CriSPO: Multi-Aspect Critique-Suggestion-guided Automatic Prompt Optimization for Text Generation

Han He,Qianchu Liu,Lei Xu,Chaitanya Shivade,Yi Zhang,Sundararajan Srinivasan,Katrin Kirchhoff
2024-10-10
Abstract:Existing automatic prompt engineering methods are typically designed for discriminative tasks, where new task prompts are iteratively refined with limited feedback from a single metric reflecting a single aspect. However, these approaches are suboptimal for generative tasks, which require more nuanced guidance beyond a single numeric metric to improve the prompt and optimize multiple aspects of the generated text. To address these challenges, we propose a novel multi-aspect Critique-Suggestion-guided automatic Prompt Optimization (CriSPO) approach. CriSPO introduces a critique-suggestion module as its core component. This module spontaneously discovers aspects, and compares generated and reference texts across these aspects, providing specific suggestions for prompt modification. These clear critiques and actionable suggestions guide a receptive optimizer module to make more substantial changes, exploring a broader and more effective search space. To further improve CriSPO with multi-metric optimization, we introduce an Automatic Suffix Tuning (AST) extension to enhance the performance of task prompts across multiple metrics. We evaluate CriSPO on 4 state-of-the-art LLMs across 4 summarization and 5 QA datasets. Extensive experiments show 3-4\% ROUGE score improvement on summarization and substantial improvement of various metrics on QA.
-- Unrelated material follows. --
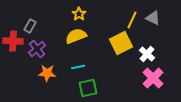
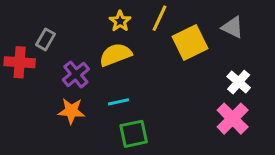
yellow line: (132, 20) -> (160, 18), moved
yellow square: (121, 43) -> (190, 43), moved
purple cross: (37, 49) -> (76, 74), moved
white cross: (147, 54) -> (239, 82), moved

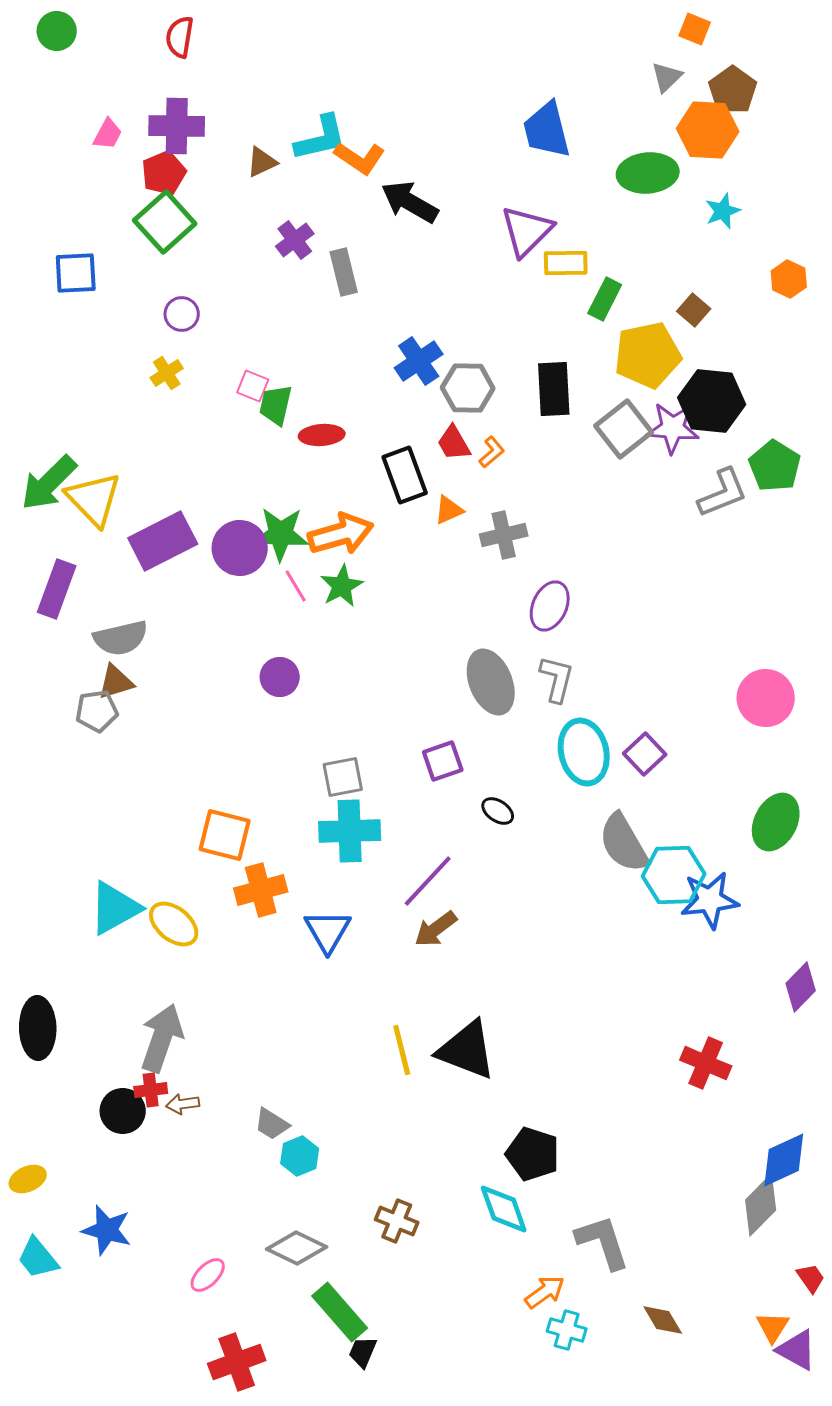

Computation and Language,Artificial Intelligence,Machine Learning
What problem does this paper attempt to address?
The problem that this paper attempts to solve is the lack of methods for automatically optimizing prompts in text generation tasks. Existing automatic prompt engineering methods are mainly designed for discriminative tasks and iteratively optimize prompts through single - metric feedback. However, these methods are not effective in generation tasks because generation tasks require more detailed guidance rather than just a single numerical metric to improve prompts, and multiple aspects of the generated text need to be optimized. To address these challenges, the authors propose an automatic prompt optimization method named CriSPO guided by multi - aspect critical suggestions. CriSPO introduces a core component - the critical suggestion module, which can spontaneously discover aspects, compare the differences between the generated text and the reference text, and provide specific modification suggestions. These explicit criticisms and feasible suggestions guide an acceptability optimizer module, enabling it to make more substantial changes and explore a broader and more effective search space. In addition, to further improve the performance of CriSPO in multi - metric optimization, the authors also introduce the Automatic Suffix Tuning (AST) extension to enhance the performance of task prompts on multiple metrics. Specifically, the main contributions of the paper include: 1. Proposing CriSPO, an automatic prompt engineering technique specifically for generation tasks. It can discover multiple aspects for criticizing generated texts and write suggestions that are helpful for more effective prompt revision. 2. Conducting comprehensive experiments on multiple large - language models (LLMs) and datasets, demonstrating the effectiveness and robustness of this method. The experimental results show that CriSPO improves the ROUGE score by an average of 3 - 4% and also obtains significant improvements in various question - answering tasks. 3. Proposing AST, enabling prompts to be tuned for multiple metrics. Experiments prove that CriSPO combined with AST can simultaneously optimize AlignScore (used to evaluate fidelity) and ROUGE (used to evaluate reference similarity). Through these contributions, CriSPO provides a new solution for automatic prompt optimization in generation tasks, which not only improves task performance but also reduces the labor intensity of manual prompt engineering.